[Fragmento del documento]
......

La adaptación a la medicación fue dolorosa. Empecé con quince pastillas que me entregaron en un sobre improvisado con una hoja de oficio.  “Vas a tener malestares hasta que tu cuerpo se adapte. Si tenés pensamientos suicidas y fuertes reacciones en la piel, vení al hospital” me dijo la doctora. Tuve dolores de cabeza insoportables durante días enteros, también miedo. Sentí que no podía depender de mí mismo, y todavía así, vulnerable y confundido, la médica y la psicóloga del servicio de salud evaluaban mi capacidad de adherencia al tratamiento, como una cuestión de voluntad.

“Es para evaluar si vas a poder” me dijo la médica cuando le pregunté por qué tengo que pasar por la psicóloga antes de retirar las quince pastillas. En la primera y única sesión psicológica que me ofrecía el servicio público de salud yo quería hablar de muchos temas. Recuerdo que le pregunté a la licenciada si tenía que lavar mi ropa aparte. Ella se rió y me dijo “claro que no” automáticamente empecé a llorar del alivio. Yo tenía información científicamente validada sobre el VIH.  No estaba lejos de eso, pero por lo visto no era suficiente. Hacen falta más cosas además de información para atravesar estos momentos. Como un amigo o un servicio de salud más empático, por ejemplo. Me sentía una amenaza para los que me rodeaban y sentía una amenaza en los que me rodeaban.

......

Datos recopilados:
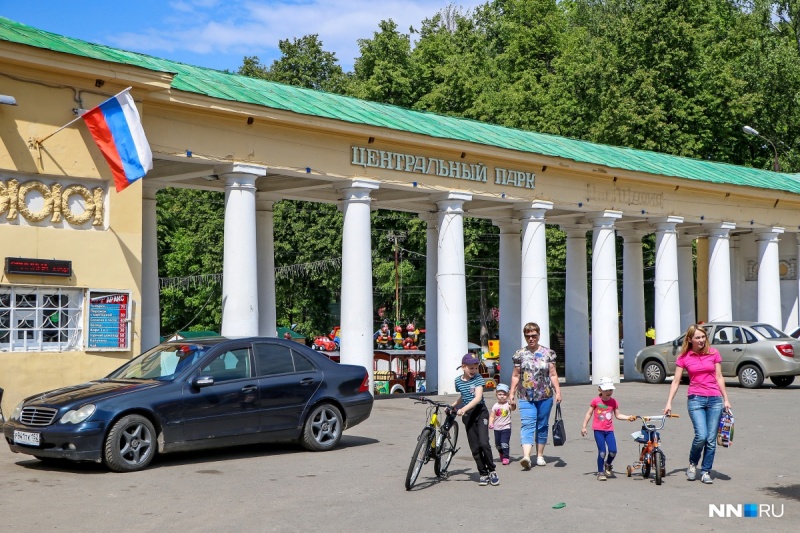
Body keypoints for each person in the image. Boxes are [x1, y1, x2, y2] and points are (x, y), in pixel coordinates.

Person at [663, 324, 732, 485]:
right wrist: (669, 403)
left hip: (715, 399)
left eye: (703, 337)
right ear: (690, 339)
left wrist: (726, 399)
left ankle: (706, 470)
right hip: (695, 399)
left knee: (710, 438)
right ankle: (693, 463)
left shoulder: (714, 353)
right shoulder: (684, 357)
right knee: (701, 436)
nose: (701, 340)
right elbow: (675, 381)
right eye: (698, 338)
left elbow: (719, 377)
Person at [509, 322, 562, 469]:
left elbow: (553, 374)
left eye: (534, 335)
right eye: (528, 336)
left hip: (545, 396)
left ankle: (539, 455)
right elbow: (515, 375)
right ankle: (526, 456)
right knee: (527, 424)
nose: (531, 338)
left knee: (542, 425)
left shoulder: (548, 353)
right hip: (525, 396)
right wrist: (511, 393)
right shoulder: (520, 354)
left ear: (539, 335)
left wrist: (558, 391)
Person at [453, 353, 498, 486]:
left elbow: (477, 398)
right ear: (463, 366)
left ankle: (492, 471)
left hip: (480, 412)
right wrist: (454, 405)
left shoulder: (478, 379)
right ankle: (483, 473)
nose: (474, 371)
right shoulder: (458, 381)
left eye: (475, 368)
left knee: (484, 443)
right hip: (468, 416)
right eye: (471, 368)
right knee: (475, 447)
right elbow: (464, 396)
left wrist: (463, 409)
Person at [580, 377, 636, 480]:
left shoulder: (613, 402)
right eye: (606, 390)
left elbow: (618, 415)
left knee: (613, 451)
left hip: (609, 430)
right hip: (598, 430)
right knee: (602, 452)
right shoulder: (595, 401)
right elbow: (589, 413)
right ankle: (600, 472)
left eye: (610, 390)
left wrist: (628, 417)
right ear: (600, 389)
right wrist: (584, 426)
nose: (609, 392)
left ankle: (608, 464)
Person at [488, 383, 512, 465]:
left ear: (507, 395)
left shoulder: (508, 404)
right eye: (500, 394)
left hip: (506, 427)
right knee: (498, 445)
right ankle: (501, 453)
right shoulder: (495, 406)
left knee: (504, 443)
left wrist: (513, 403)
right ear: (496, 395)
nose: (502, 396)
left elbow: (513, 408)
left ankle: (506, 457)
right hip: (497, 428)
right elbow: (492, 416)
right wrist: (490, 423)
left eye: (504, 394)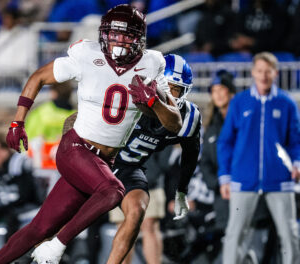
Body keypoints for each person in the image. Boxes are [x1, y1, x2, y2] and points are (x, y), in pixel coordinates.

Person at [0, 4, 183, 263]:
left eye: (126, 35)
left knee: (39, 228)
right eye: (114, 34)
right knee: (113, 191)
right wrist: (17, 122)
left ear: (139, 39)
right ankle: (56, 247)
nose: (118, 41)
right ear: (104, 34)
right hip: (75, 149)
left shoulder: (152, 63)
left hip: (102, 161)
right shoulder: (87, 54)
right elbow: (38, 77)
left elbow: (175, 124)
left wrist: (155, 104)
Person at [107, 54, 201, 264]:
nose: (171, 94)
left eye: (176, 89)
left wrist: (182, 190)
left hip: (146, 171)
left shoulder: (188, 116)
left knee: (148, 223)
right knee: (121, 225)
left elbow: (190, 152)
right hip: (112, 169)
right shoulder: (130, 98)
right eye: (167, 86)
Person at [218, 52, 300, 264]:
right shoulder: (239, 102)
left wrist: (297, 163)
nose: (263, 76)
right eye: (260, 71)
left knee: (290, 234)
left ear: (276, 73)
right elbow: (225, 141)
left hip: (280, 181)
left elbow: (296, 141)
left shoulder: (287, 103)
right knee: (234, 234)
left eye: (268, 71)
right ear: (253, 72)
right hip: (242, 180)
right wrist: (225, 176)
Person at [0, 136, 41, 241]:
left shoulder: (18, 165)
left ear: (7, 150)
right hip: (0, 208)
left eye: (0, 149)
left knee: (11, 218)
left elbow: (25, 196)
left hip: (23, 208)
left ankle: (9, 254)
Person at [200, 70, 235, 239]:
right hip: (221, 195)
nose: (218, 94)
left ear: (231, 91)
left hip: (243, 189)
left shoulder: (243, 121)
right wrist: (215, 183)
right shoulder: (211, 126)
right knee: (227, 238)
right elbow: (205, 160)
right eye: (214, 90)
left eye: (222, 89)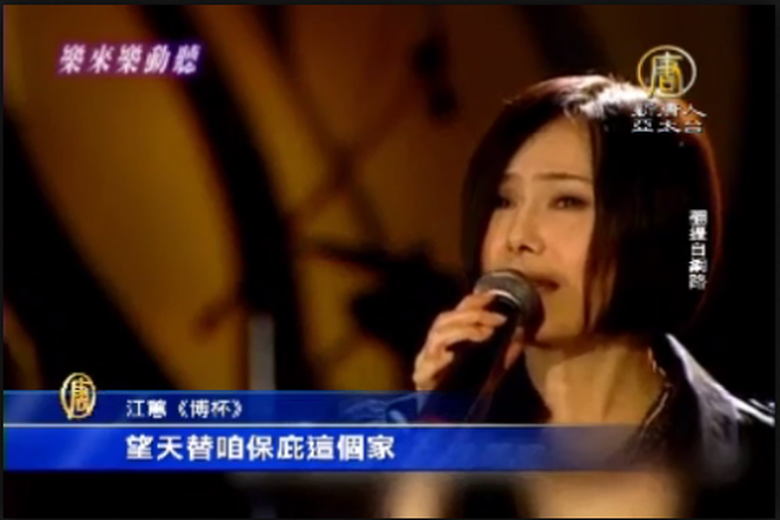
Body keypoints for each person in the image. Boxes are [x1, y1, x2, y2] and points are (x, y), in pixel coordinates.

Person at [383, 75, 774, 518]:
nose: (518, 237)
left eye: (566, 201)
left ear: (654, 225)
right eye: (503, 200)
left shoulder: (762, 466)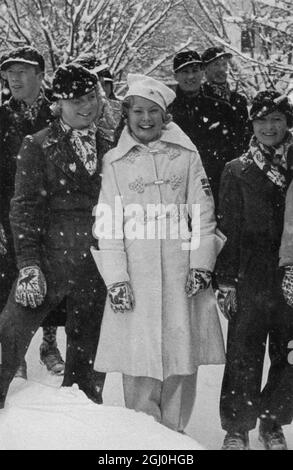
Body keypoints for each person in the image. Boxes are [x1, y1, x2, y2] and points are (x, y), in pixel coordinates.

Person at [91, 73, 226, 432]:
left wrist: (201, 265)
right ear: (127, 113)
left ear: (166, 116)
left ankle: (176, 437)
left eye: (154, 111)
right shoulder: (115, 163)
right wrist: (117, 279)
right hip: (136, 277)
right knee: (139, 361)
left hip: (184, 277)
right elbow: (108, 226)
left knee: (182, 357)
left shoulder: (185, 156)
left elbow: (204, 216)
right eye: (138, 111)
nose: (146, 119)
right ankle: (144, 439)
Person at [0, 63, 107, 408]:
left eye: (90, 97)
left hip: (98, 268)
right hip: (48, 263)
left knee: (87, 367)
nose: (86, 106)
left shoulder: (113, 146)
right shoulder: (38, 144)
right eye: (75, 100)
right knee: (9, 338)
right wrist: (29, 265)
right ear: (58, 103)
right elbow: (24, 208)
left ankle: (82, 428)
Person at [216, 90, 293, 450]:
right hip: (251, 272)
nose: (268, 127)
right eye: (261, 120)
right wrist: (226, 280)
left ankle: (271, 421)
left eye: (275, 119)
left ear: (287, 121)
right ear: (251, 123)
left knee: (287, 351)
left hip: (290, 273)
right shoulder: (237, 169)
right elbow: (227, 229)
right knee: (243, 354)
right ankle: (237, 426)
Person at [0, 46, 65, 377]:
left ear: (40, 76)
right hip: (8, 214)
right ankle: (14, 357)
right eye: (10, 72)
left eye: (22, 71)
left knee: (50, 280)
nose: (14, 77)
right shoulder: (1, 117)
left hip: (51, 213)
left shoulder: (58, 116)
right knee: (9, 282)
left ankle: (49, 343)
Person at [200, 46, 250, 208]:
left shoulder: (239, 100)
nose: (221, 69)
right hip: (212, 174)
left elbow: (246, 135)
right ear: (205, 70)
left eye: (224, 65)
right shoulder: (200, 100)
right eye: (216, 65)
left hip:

......

Reescribe el fragmento sobre la adaptación a la medicación desde "La adaptación a" hasta "cuestión de voluntad.", ambos incluidos, y cambia "pastillas" por "comprimidos".

La adaptación a la medicación fue dolorosa. Empecé con quince comprimidos que me entregaron en un sobre improvisado con una hoja de oficio.  “Vas a tener malestares hasta que tu cuerpo se adapte. Si tenés pensamientos suicidas y fuertes reacciones en la piel, vení al hospital” me dijo la doctora. Tuve dolores de cabeza insoportables durante días enteros, también miedo. Sentí que no podía depender de mí mismo, y todavía así, vulnerable y confundido, la médica y la psicóloga del servicio de salud evaluaban mi capacidad de adherencia al tratamiento, como una cuestión de voluntad.